Los Angeles Mayor Antonio Villaraigosa recently reached out to the bicycle community via YouTube and announced — more than a week after he broke an elbow in a bike accident on Venice Boulevard — that he would help organize a summit about the future of pedal power in L.A..

'We're going to work with the bicycle safety community to put together a bike summit,” he said.

He did not say when the summit would be held. The main point of the video was to thank those who came to his aid and those who wished him well following the July 17 crash. At 6:17 p.m. that evening, near Culver City's unofficial restaurant row, a taxicab apparently cut in front of Villaraigosa and caused him to take a spill.

It appeared to be an eye-opener for the mayor, who wrote at the Huffington Post following the collision that ” … it's time to recognize that bicycles also belong on L.A.'s streets.”

Bicycle activists had been clamoring for years for more consideration by the city. They've complained, among other things, that collisions between bikes and cars aren't taken seriously, and that hit-and-runs on bike riders are allowed to happen without consequences for drivers.

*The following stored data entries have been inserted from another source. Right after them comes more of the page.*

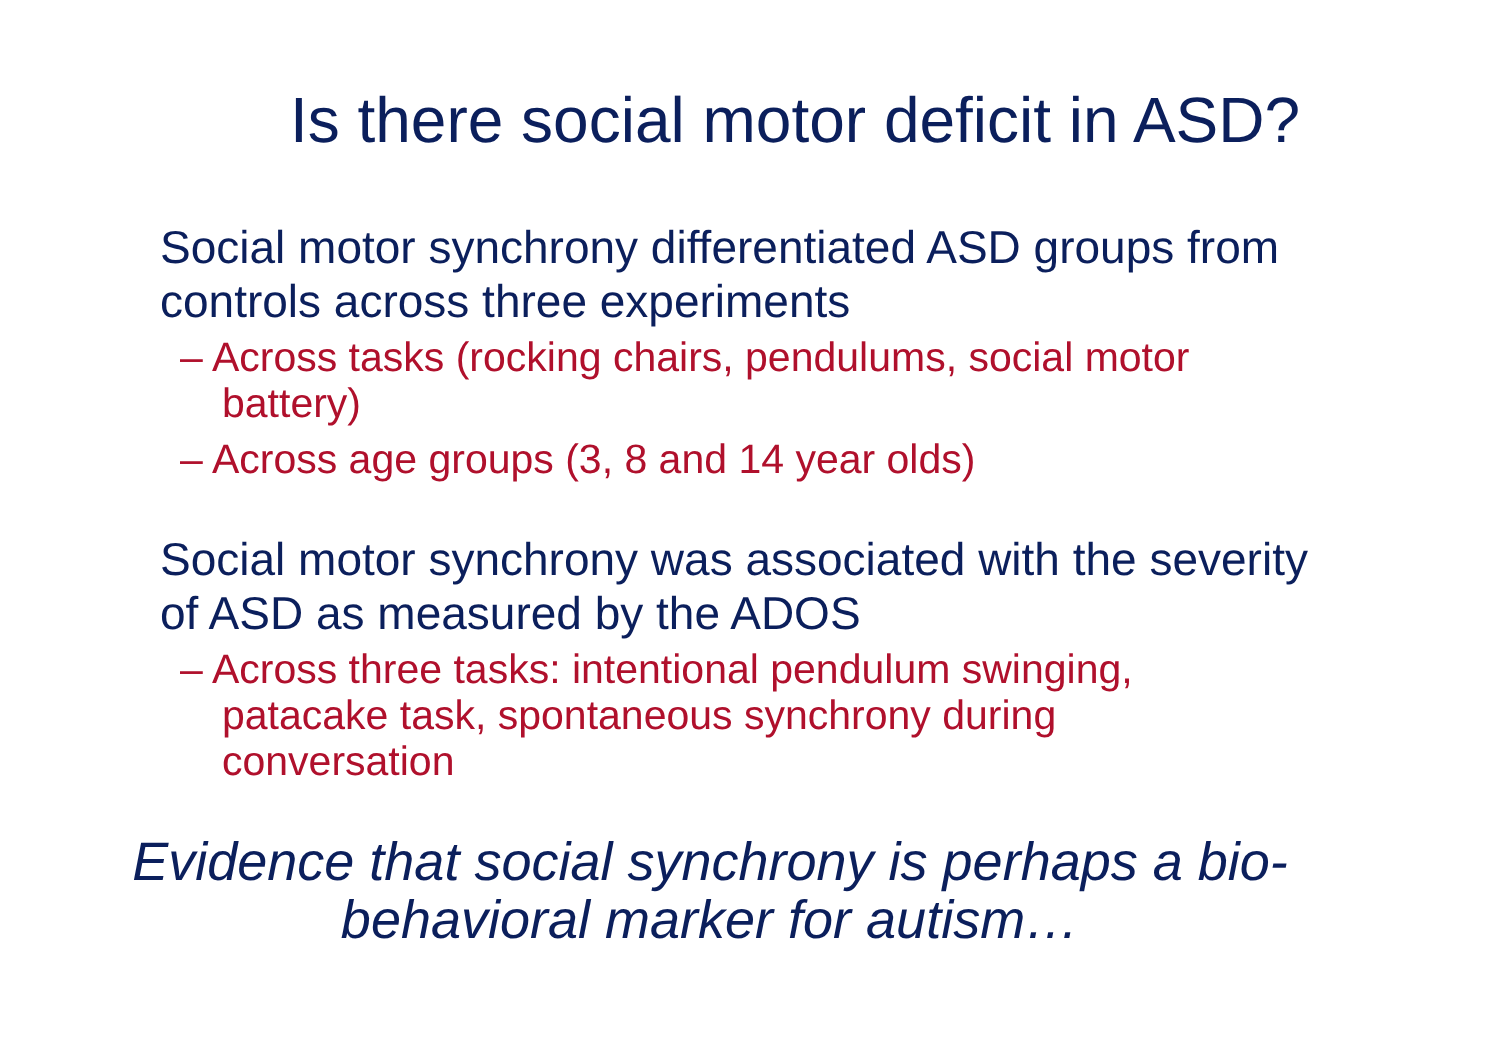Is there social motor deficit in ASD?
Social motor synchrony differentiated ASD groups from controls across three experiments
– Across tasks (rocking chairs, pendulums, social motor battery)
– Across age groups (3, 8 and 14 year olds)
Social motor synchrony was associated with the severity of ASD as measured by the ADOS
– Across three tasks: intentional pendulum swinging, patacake task, spontaneous synchrony during conversation
Evidence that social synchrony is perhaps a bio-behavioral marker for autism…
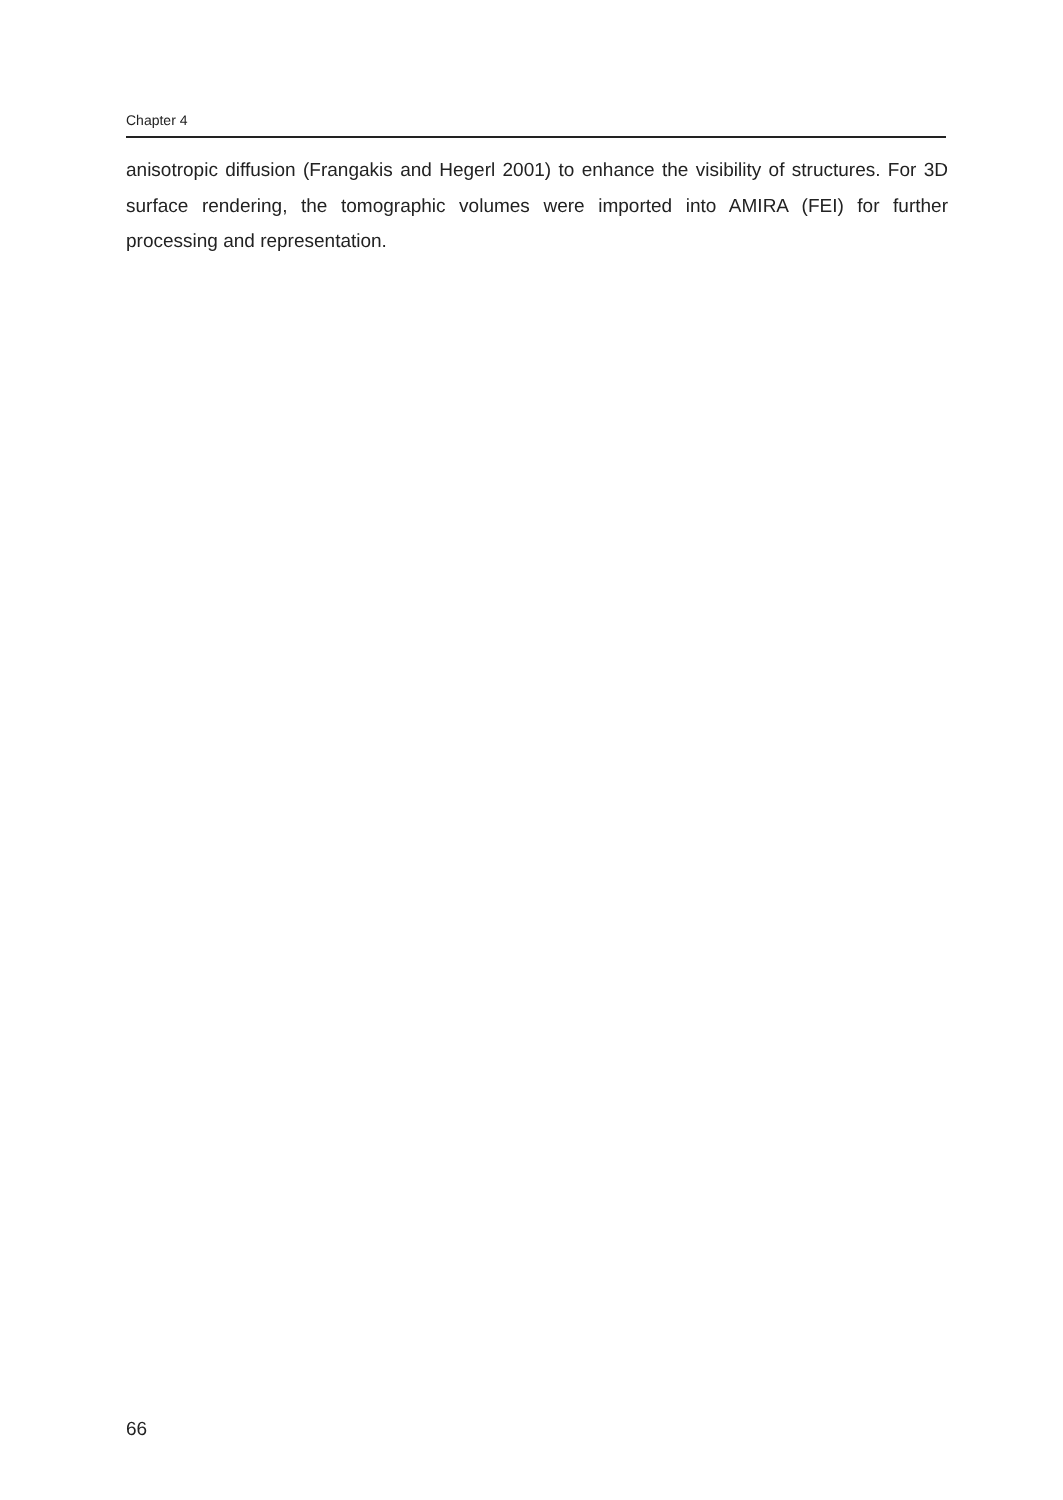Chapter 4
anisotropic diffusion (Frangakis and Hegerl 2001) to enhance the visibility of structures. For 3D surface rendering, the tomographic volumes were imported into AMIRA (FEI) for further processing and representation.
66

That already started to change in recent months, with the Los Angeles Police Department making strides to meet with bicycle community leaders and even changing its policy on vehicle-versus-bike collisions so that traffic officers instead of beat cops investigate them.

The New York Times this week notes that the mayor now seems to be in the bicyclists' corner.

“I had a little bit of a scare there but I can tell you that i know first hand just how difficult it is to maneuver through our streets — navigate through a city that is built for the automobile but in many ways could be the best place for cyclists to be,” the mayor said in the video.